Meta has run afoul of Norwegian Data Protection Authority, with the latter banning the company’s behavioral advertising and threatening a $100,000-a-day fine.
Norway’s regulatory agency took issue with Meta’s practice of tracking user activity far beyond the data users voluntarily provide:
Meta tracks in detail the activity of users of its Facebook and Instagram platforms. Users are profiled based on where they are, what type of content they show interest in and what they publish, amongst others. These personal profiles are used for marketing purposes – so called behavioural advertising. The Norwegian Data Protection Authority considers that the practice of Meta is illegal and is therefore imposing a temporary ban of behavioural advertising on Facebook and Instagram.

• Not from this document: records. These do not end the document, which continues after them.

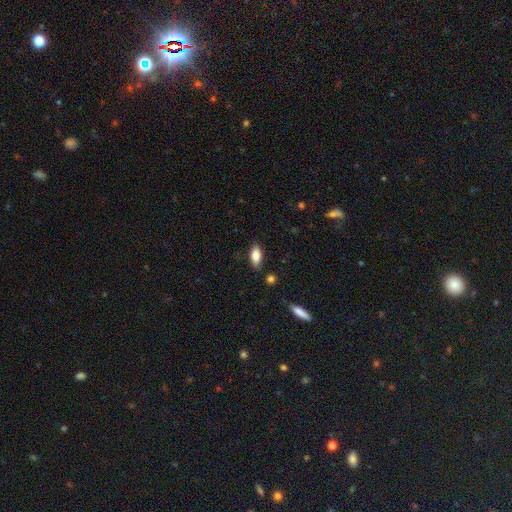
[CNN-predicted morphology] Smooth or featured? Predicted: smooth (p=0.83). How rounded? Predicted: in between (p=0.87). Merging? Predicted: none (p=0.85).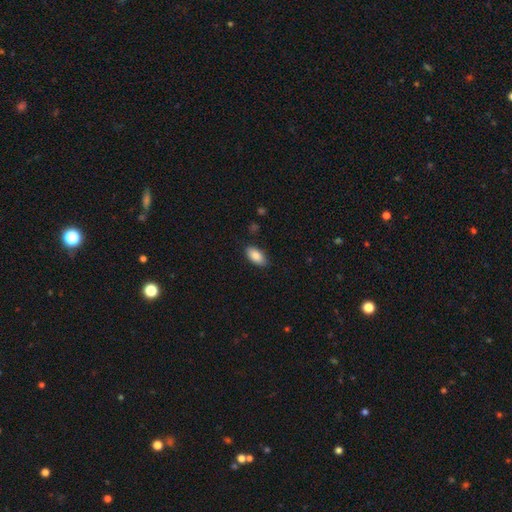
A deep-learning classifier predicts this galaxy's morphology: Smooth or featured?
  - smooth: 87% *
  - star or artifact: 7%
  - featured or disk: 6%
How rounded?
  - in between: 93% *
  - cigar-shaped: 4%
  - round: 3%
Merging?
  - none: 87% *
  - minor disturbance: 10%
  - major disturbance: 2%
  - merger: 1%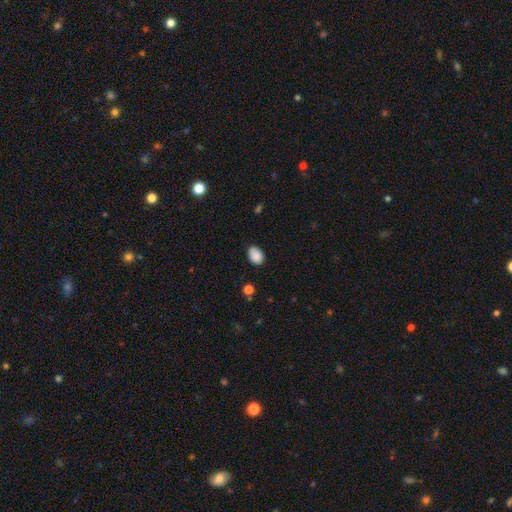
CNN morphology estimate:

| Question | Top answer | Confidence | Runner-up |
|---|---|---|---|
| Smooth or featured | smooth | 86% | star or artifact (8%) |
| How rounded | in between | 76% | round (23%) |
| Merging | none | 74% | minor disturbance (21%) |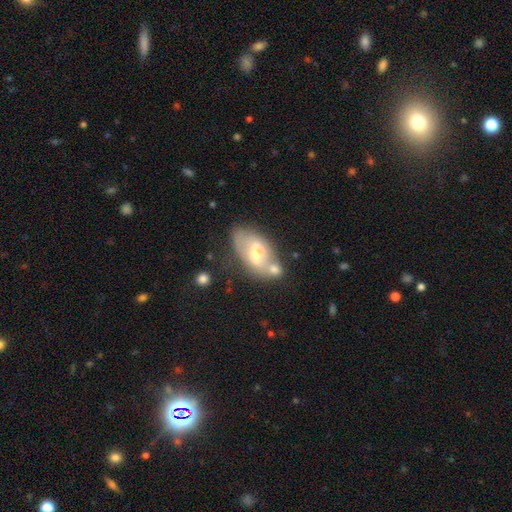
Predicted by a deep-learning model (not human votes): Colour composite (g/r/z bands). It shows a featured or disk galaxy (52%). Merging: none (45%).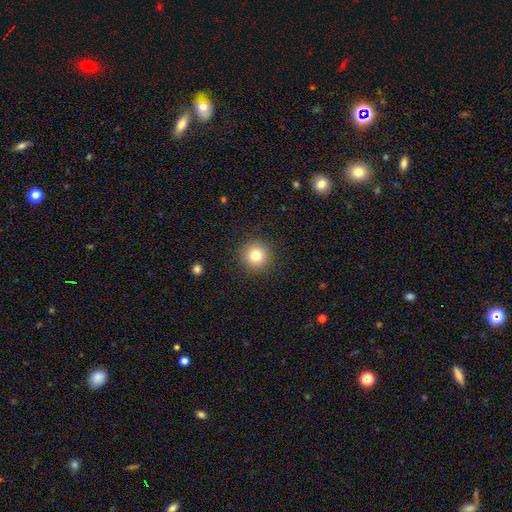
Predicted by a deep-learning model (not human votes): Smooth or featured?
  - smooth: 80% *
  - star or artifact: 12%
  - featured or disk: 8%
How rounded?
  - round: 95% *
  - in between: 4%
  - cigar-shaped: 1%
Merging?
  - none: 91% *
  - minor disturbance: 6%
  - major disturbance: 2%
  - merger: 1%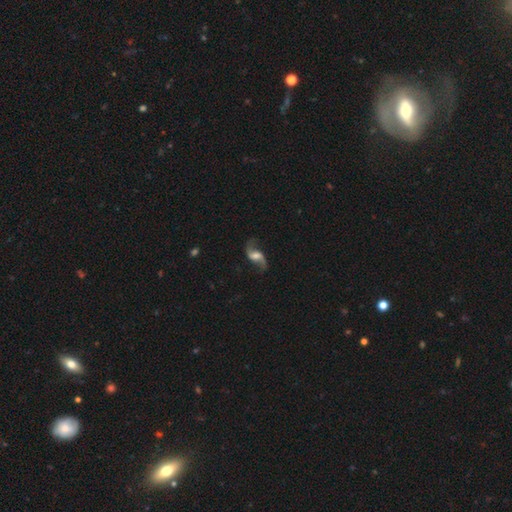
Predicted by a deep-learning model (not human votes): A featured or disk galaxy (86%) with a weak bar (49%), 2 (93%) loose (84%) spiral arms (96%) and a moderate central bulge (41%). Merging: none (78%).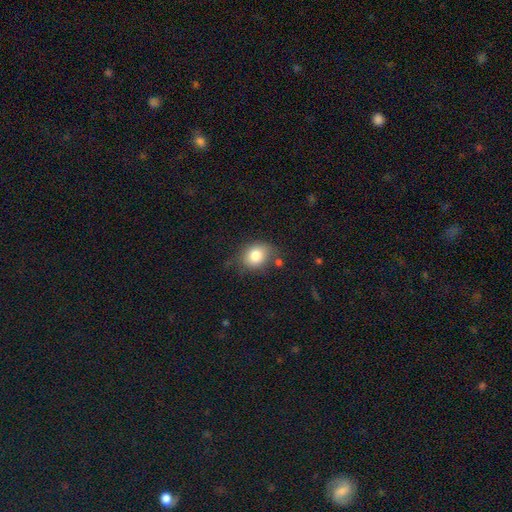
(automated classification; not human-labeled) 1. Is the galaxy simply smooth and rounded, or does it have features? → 81% smooth, 10% featured or disk, 10% star or artifact.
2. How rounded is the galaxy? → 52% round, 47% in between, 1% cigar-shaped.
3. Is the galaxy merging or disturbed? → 68% none, 21% minor disturbance, 6% major disturbance, 5% merger.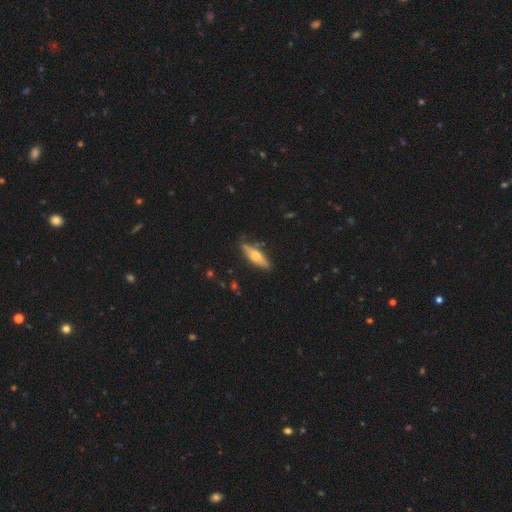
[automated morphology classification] featured or disk 50%, smooth 44%, star or artifact 6%. Down the decision tree: edge-on disk — yes (87%); merging — none (82%).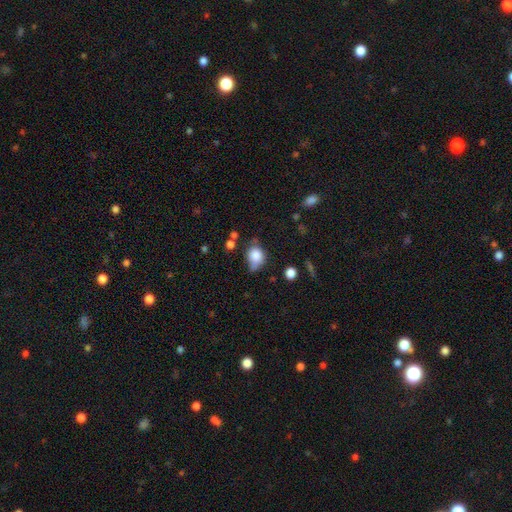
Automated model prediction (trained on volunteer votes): smooth-or-featured: smooth: 81% | star or artifact: 10% | featured or disk: 9%
  how-rounded: round: 59% | in between: 40% | cigar-shaped: 1%
  merging: none: 42% | minor disturbance: 36% | major disturbance: 12% | merger: 10%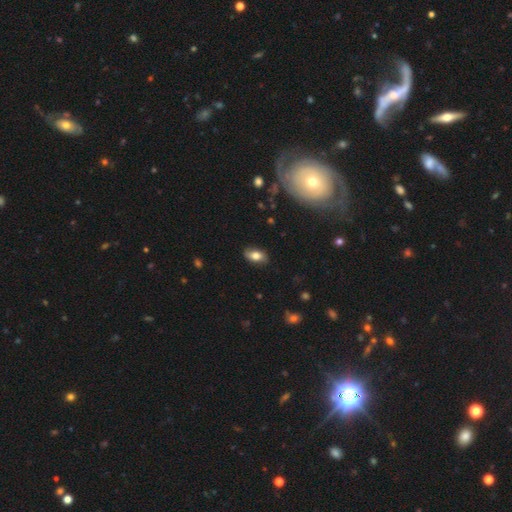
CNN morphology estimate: Smooth or featured: smooth — 69% (featured or disk — 23%)
How rounded: in between — 89% (round — 7%)
Merging: none — 80% (minor disturbance — 16%)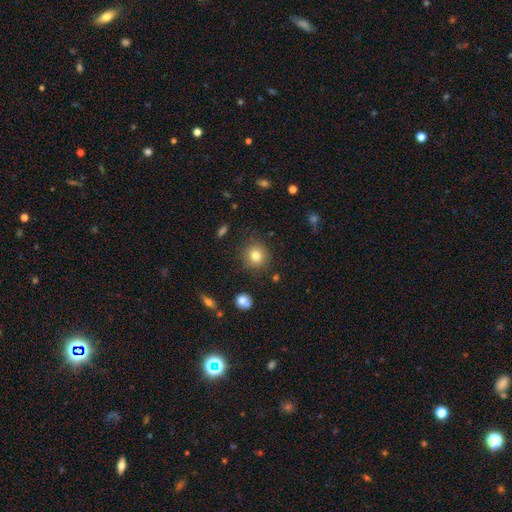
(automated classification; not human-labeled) Smooth or featured? smooth (80%)
How rounded? round (92%)
Merging? none (88%)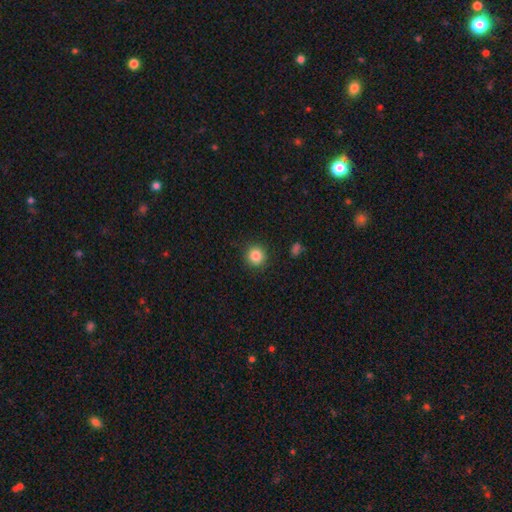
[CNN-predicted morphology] smooth_or_featured: smooth (p=0.85) [alt: star or artifact p=0.10]
how_rounded: round (p=0.93) [alt: in between p=0.06]
merging: none (p=0.89) [alt: minor disturbance p=0.07]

The Norwegian Data Protection Authority cites a decision by the Irish Data Protection Commission in December 2022 that Meta’s behavior is illegal. Despite Meta changing some of its practices, the Court of Justice of the European Union recently found that Meta’s behavior is still not legal. Norway’s ban goes into effect August 4 and lasts for three months, or until Meta complies with the law. If Meta fails to comply, the company faces a fine of up to $100,000 per day.
The regulator makes clear that it is not opposed to targeted advertising, as long as such advertising is based on data users provide, not based on surveillance of their activity:
The Norwegian Data Protection Authority does not ban personalised advertising on Facebook or Instagram as such. The decision does not for example stop Meta from targeting advertising based on information a user put in their bio, such as place of residence, gender and age, or based on interests a user has provided themselves. Nor does the decision stop Meta from showing behavioural advertising to users who have given valid consent to it.
The regulator acknowledges that it would normally be the Irish Data Protection Commission that would address such issues but says the urgency of the situation necessitated taking action:
As Meta has its European headquarters in Dublin, it is normally the Irish Data Protection Commission that supervises the company in the EEA. The Norwegian Data Protection Authority can nevertheless intervene directly against Meta when there is an urgent need to act, and in such cases we can issue a decision which is valid for a period of three months. We consider that the criteria for acting urgently in this case are fulfilled, in particular because Meta has recently received both a decision and a judgment against them to which they have not aligned themselves with. If we don’t intervene now, the data protection rights of the majority of Norwegians would be violated indefinitely.
The decision is the latest issue for the social media giant as regulators around the world begin to scrutinize Big Tech’s use of consumer data.